Assignment ->
Copy out every line of the records in which "دهنده" can be found.
Dataset extract below:
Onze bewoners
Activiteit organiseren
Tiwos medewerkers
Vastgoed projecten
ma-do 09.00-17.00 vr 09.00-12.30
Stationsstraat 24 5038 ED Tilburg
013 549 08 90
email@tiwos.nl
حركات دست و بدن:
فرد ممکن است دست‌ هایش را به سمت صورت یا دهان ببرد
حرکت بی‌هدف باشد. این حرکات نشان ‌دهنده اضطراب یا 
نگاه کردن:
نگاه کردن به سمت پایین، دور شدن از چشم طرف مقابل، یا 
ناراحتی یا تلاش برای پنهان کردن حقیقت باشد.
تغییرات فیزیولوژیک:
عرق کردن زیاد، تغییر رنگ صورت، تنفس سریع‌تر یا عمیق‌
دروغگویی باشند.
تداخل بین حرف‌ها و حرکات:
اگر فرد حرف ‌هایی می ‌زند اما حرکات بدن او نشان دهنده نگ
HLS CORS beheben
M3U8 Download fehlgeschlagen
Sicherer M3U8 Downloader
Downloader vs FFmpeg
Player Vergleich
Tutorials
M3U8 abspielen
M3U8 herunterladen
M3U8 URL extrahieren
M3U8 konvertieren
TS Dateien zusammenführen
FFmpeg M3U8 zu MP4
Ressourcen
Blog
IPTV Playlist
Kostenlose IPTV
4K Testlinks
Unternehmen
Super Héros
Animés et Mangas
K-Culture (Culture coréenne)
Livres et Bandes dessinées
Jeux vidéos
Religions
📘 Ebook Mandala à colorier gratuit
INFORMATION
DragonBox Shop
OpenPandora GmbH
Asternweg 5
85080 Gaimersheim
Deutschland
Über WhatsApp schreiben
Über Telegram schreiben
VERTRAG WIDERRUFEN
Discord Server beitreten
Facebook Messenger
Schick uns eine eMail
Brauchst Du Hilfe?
End of Dataset extract.
Solution for this problem ->
حرکت بی‌هدف باشد. این حرکات نشان ‌دهنده اضطراب یا 
اگر فرد حرف ‌هایی می ‌زند اما حرکات بدن او نشان دهنده نگ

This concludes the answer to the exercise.